CRIMINAL REMEDIES –
COMMON-LAW ASSAULT AND BATTERY – MERE “UNCONSENTED TOUCHING” – HARMFUL INTENT
REQUIREMENT. A criminal case about
a kind of an offense that’s very often, and increasingly, invoked in family law
disputes today as the institution of marriage means less every day in the new
legal world (and as ambitious prosecutors remain eager for as many convictions
as possible, no matter how absurd and outrageous, to build a record of
accomplishments), provides a stern, no-nonsense lecture by the Court of
Appeals. Knowing better than to
invoke common sense or a sense of proportion, the Judges base their correction
of a Northern Virginia trial court on a strict reading of the existing law. (Just to keep everybody confused, Parish v.

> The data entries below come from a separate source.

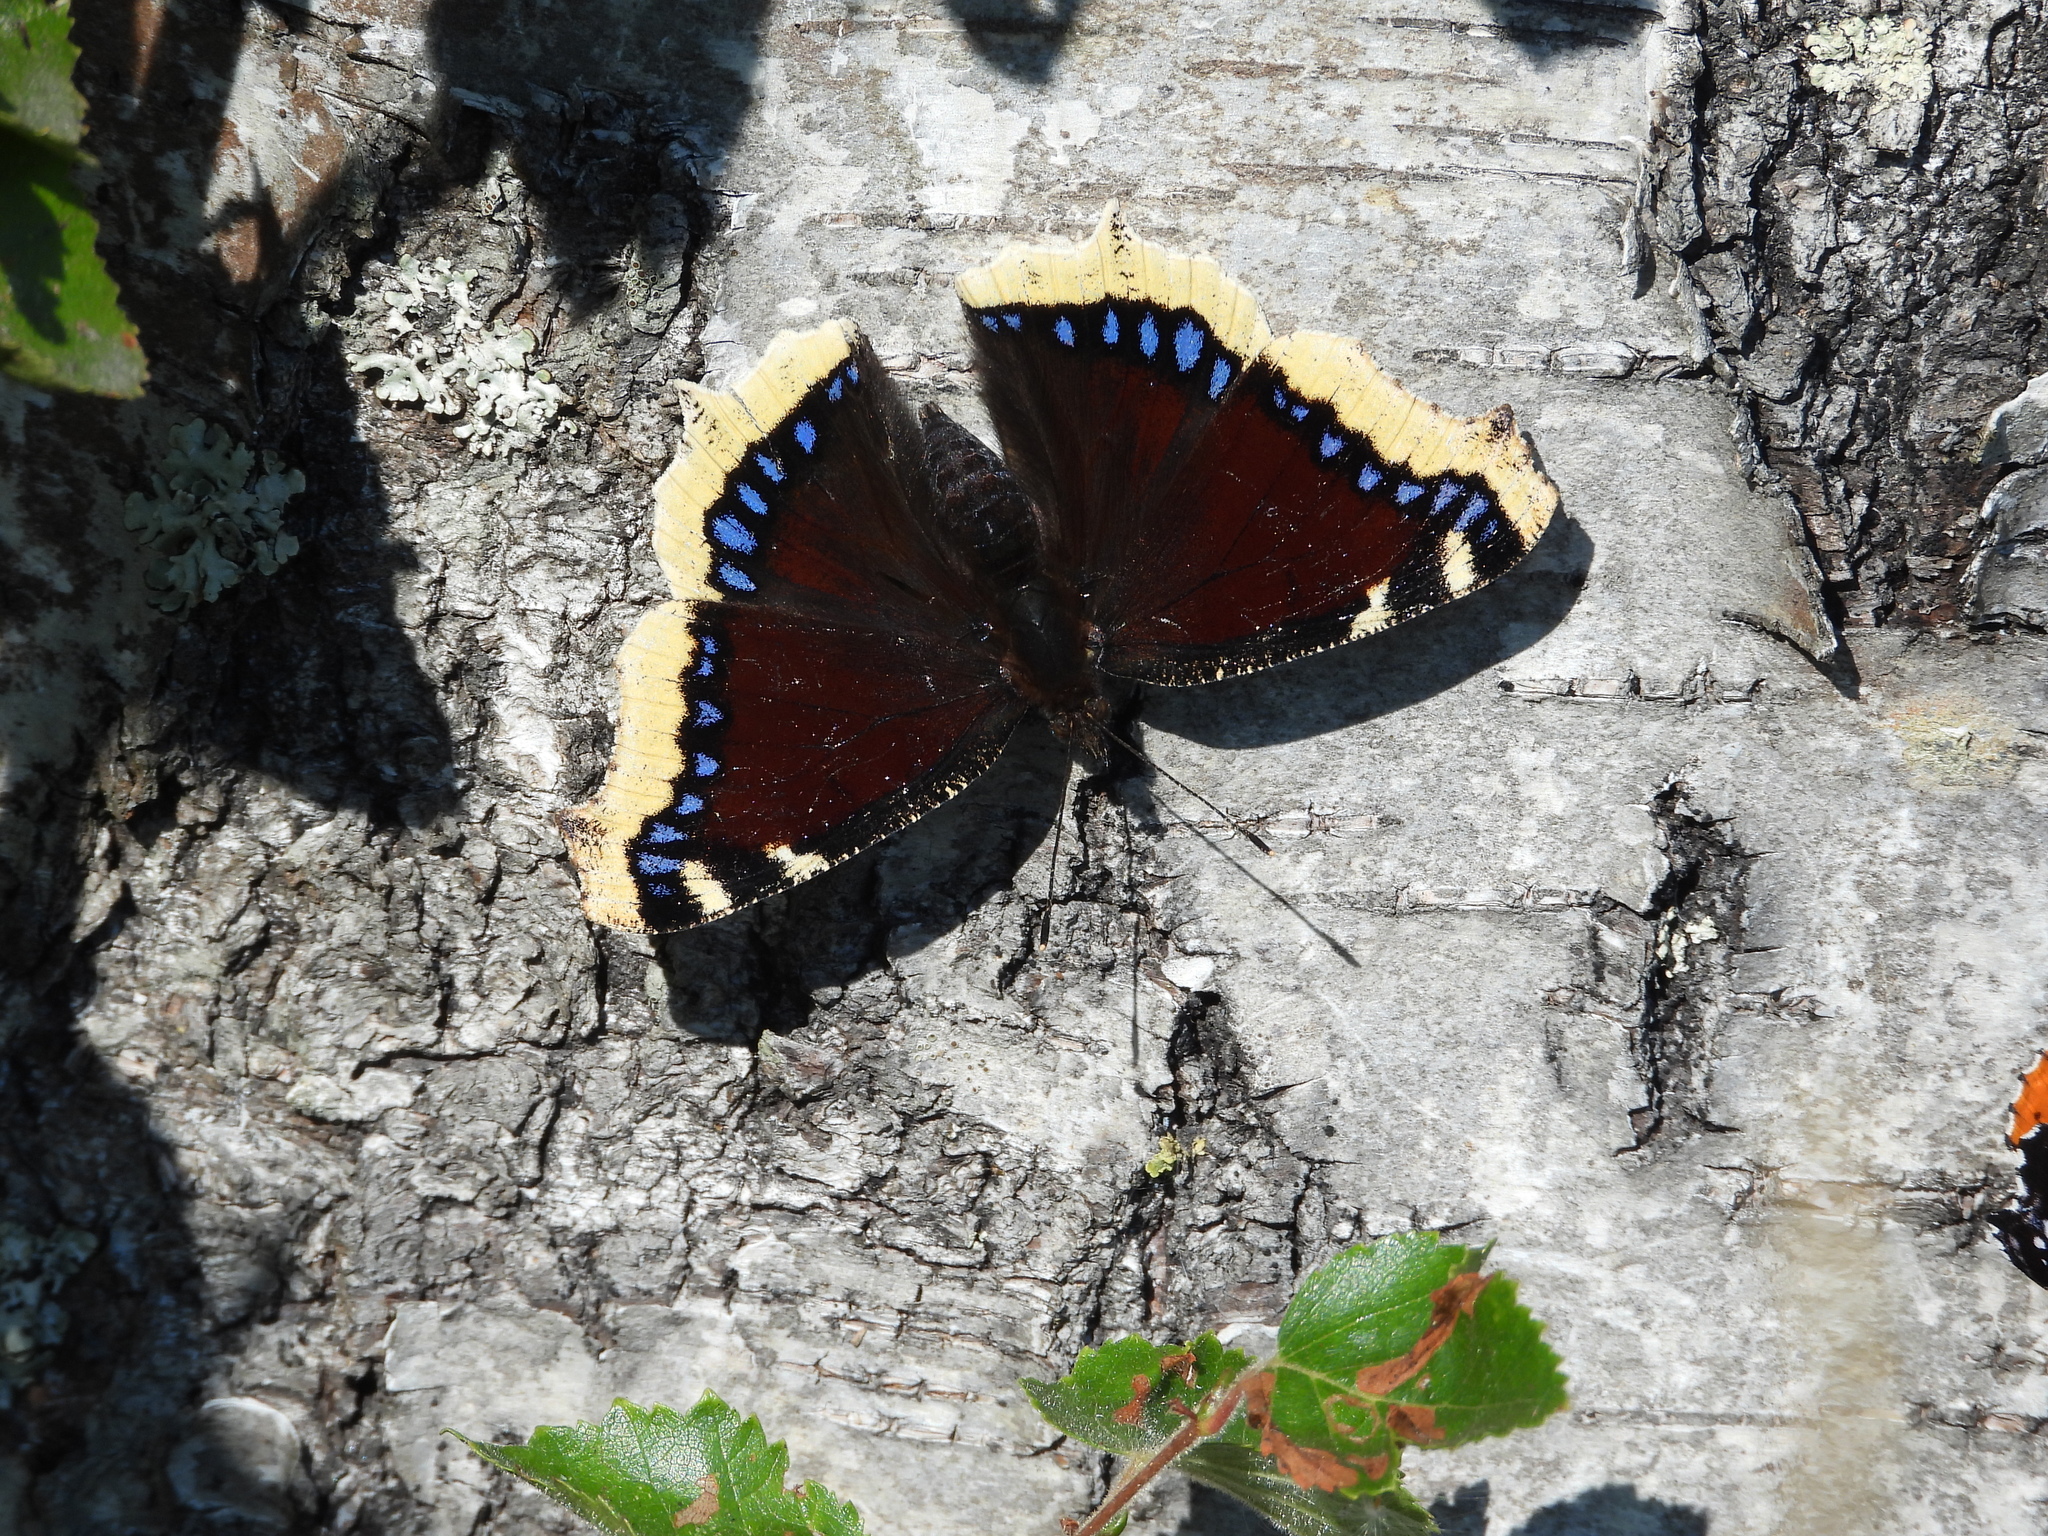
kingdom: Animalia
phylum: Arthropoda
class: Insecta
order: Lepidoptera
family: Nymphalidae
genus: Nymphalis
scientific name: Nymphalis antiopa
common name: Camberwell beauty
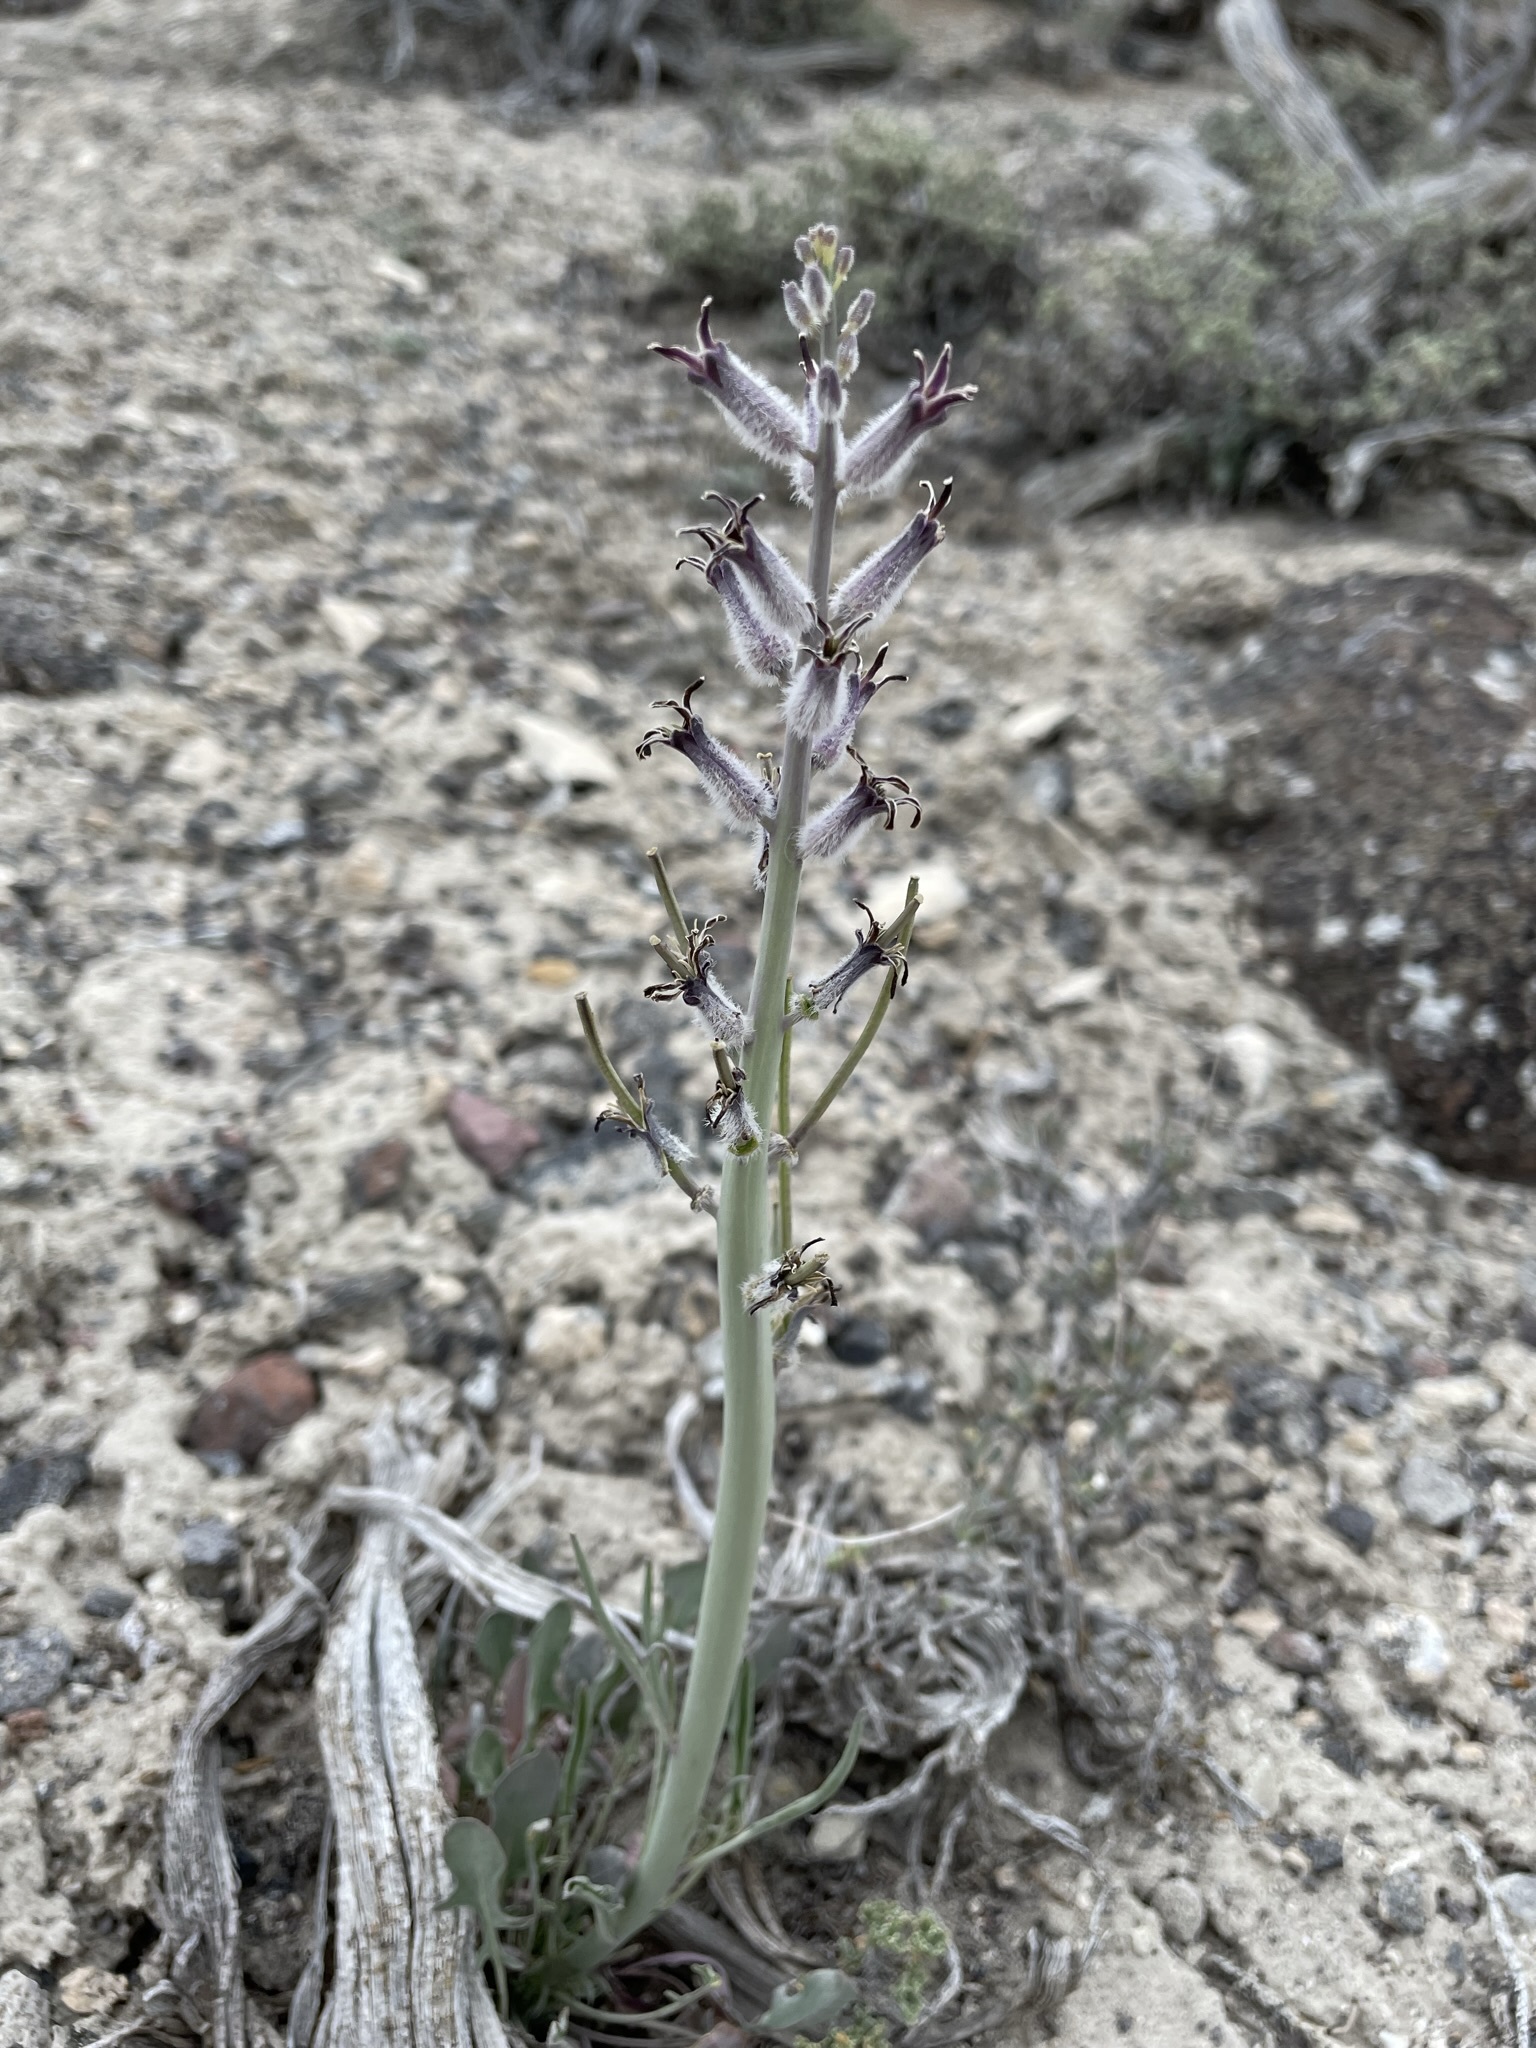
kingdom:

Commonwealth, 56 Va. App. 324,
693 S.E.2d 315 (2010), is printed next to the wrongful death case of a victim
named Parrish, but the one-R Parish case does not involve death nor anything
remotely approaching it.) Ms.
Parish, who was in a hurry, had words with a U.S. mailwoman delivering up and
down the street, on whose route Ms. Parish’s office was the last stop. The postlady ended up refusing to
deliver that mail because Ms. Parish, wanting faster service, had called her
names. As the mail carrier was
walking away, the customer grabbed her shoulder and spun her around to face
her. The trial judge convicted Ms.
Parish of assault and battery without proof of intent, because – you guessed it
– assault and battery “is any unconsented touching.” The words you invariably hear from Judges and Commonwealth’s
Attorneys, and lawyers in the nastier domestic relations cases, usually has
“however slight” thrown in. An
untruth Universally Acknowledged, but still just as wrong, as the Court of
Appeals patiently points out.
Assault and battery both require intent to harm, and in fact, both
require more. A touch does not
constitute a battery if it is justified or excused. Virginia Code §18.2-57 does not define assault or battery,
and the common law reigns here, as most attorneys know. And though linked by
that Code Section, they are not the same thing, either. The Court helpfully lays out all the
well-established common law, providing an excellent lesson in basic substantive
criminal law. Part of that lesson,
too, is that “words alone are never sufficient to constitute an assault.” So the husband who puts a hand on the
shoulder of his still-angry wife when hoping to end an argument cannot be
prosecuted – not lawfully … yet.
Though of course there are still plenty of ways she can still get him
out of the house and separated from the kids, with a little creativity.